Teddy Bear (The Music Class's take on John Coltrane's "My Favorite Things")
Ok we’re breaking from the theme this week because according to Rob, “Teddy Bear is one of the most musically interesting songs on the collection - you have to do it!” So instead of talking about a whole country or culture’s music, we’re going specific. This blog is all about our favorite things…
“My Favorite Things” to be exact. John Coltrane’s version of “My Favorite Things” from his album “My Favorite Things” to be really, really exact. The Music Class’s “Teddy Bear” is directly based on Coltrane’s “My Favorite Things.” It copies the jazz waltz style Coltrane used and even includes a soprano sax solo.

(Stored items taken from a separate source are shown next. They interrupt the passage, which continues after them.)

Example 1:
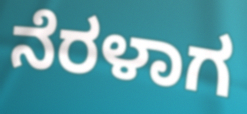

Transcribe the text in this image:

ನೆರಳಾಗ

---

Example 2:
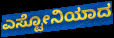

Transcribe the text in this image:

ಎಸ್ಟೋನಿಯಾದ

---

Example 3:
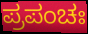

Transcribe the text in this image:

ಪ್ರಪಂಚಃ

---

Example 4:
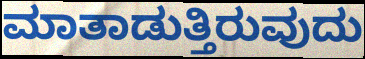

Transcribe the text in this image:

ಮಾತಾಡುತ್ತಿರುವುದು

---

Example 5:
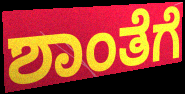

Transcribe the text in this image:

ಶಾಂತೆಗೆ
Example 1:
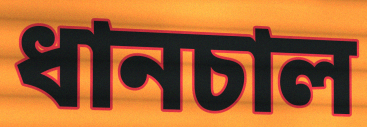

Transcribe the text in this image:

ধানচাল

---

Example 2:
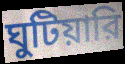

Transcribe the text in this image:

ঘুটিয়ারি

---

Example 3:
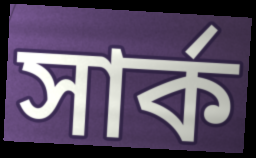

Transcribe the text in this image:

সার্ক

Now, people have literally written entire theses on this one song alone. That’s because John Coltrane was one of the most influential jazz musicians of all time, and this song is one of his most famous. One of the reasons Coltrane’s “My Favorite Things” is so important is BECAUSE it did something super rare in jazz - it became a widespread, commercially successful hit!
“My Favorite Things” was originally written by Rogers and Hammerstein for The Sound of Music. I’m sure you remember Julie Andrews singing it in the movie version; that’s how I learned the song! Here’s a refresher:
Now, let’s watch John Coltrane’s version. It’s obviously identifiable as the same song, and at the same time, it’s very different. This is probably why it was able to break into the mainstream because people recognized a tune that they already knew and loved and were able to experience it in a totally new way.

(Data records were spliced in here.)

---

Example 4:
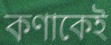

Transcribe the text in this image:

কণাকেই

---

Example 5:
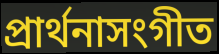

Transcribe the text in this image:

প্রার্থনাসংগীত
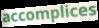
accomplices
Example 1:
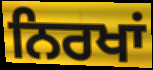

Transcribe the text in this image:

ਨਿਰਖਾਂ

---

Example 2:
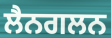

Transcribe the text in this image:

ਲੈਨਗਲਨ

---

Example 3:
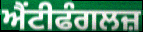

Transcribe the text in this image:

ਐਂਟੀਫੰਗਲਜ਼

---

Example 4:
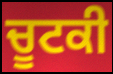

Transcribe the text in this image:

ਚੂਟਕੀ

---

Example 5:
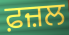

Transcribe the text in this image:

ਫ਼ਜ਼ਲ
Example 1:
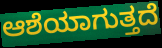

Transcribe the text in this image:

ಆಶೆಯಾಗುತ್ತದೆ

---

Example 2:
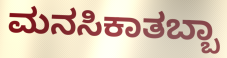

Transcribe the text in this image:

ಮನಸಿಕಾತಬ್ಬಾ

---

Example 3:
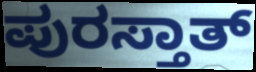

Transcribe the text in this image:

ಪುರಸ್ತಾತ್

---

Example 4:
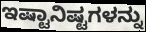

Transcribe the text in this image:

ಇಷ್ಟಾನಿಷ್ಟಗಳನ್ನು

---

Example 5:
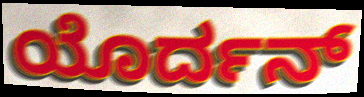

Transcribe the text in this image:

ಯೊರ್ದನ್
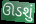
ઊડશું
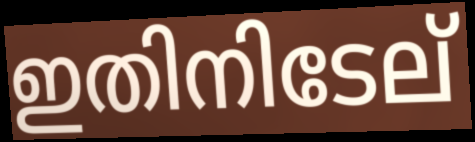
ഇതിനിടേല്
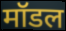
मॉडल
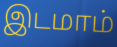
இடமாம்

Do you see the instrument Coltrane is playing? It’s called the soprano saxophone. Miles Davis bought John Coltrane his first soprano sax while they were on tour together in Paris. In his autobiography, Miles Davis says, “After he got that [soprano] horn his style changed. After that, he didn't sound like nobody but himself. He found out that he could play lighter and faster on the soprano than he could on the tenor…when he played the soprano, after a while it sounded almost like a human voice, wailing.”

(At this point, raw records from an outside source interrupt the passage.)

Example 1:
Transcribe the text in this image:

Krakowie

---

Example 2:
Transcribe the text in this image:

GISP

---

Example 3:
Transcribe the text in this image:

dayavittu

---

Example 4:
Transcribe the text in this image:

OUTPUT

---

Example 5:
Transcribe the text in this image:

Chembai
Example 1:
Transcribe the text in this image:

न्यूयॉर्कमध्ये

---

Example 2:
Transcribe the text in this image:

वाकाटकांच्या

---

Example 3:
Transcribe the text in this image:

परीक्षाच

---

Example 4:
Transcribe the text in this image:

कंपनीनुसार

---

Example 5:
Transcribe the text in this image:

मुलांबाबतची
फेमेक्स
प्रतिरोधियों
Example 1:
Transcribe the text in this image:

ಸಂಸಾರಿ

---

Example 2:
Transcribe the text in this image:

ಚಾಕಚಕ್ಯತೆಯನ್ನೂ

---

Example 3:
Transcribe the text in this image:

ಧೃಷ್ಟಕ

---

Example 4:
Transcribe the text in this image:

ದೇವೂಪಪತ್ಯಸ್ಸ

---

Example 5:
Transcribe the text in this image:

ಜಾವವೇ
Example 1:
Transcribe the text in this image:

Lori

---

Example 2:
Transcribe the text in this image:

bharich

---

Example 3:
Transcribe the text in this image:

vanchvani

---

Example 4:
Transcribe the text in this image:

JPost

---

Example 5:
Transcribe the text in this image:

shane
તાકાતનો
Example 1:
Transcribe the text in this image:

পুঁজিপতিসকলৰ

The most famous soprano sax recording in jazz history is Coltrane’s “My Favorite Things.” So, obviously, we had to include a soprano sax in “Teddy Bear!” Check out this video Ms. Emily made:
Sidney Bechet, a New Orleans jazz musician who became incredibly famous in France, is considered the father of the soprano sax. Bechet and Louis Armstrong were two of the earliest jazz musicians to become famous for improvising swinging solos. Even though Bechet (and his soprano sax) was a mainstream celebrity in France, he was relatively unknown in the US. So, it makes sense that Coltrane’s first soprano sax came from Paris where Bechet had made it famous! Here’s a great clip of Bechet:
There are SO. 👏 MANY. 👏 REASONS. 👏 Coltrane’s “My Favorite Things” is hugely musically significant, including popularizing the style of Modal Jazz that Miles Davis pioneered with “Kind of Blue.” (Amazing behind-the-scenes footage and interviews HERE.) All of these reasons are why it is important to include "Teddy Bear" in our Music Class curriculum. Our goal for this song is to introduce children to this style of jazz when they're little so they can understand and appreciate it when they're big. Our goal for this blog is that you have been inspired to dig deeper into Coltrane and all the jazz greats with your kids! And last but certainly not least, I’d like to leave you with this picture of Rob’s head photoshopped onto Julie Andrews’ body. The end.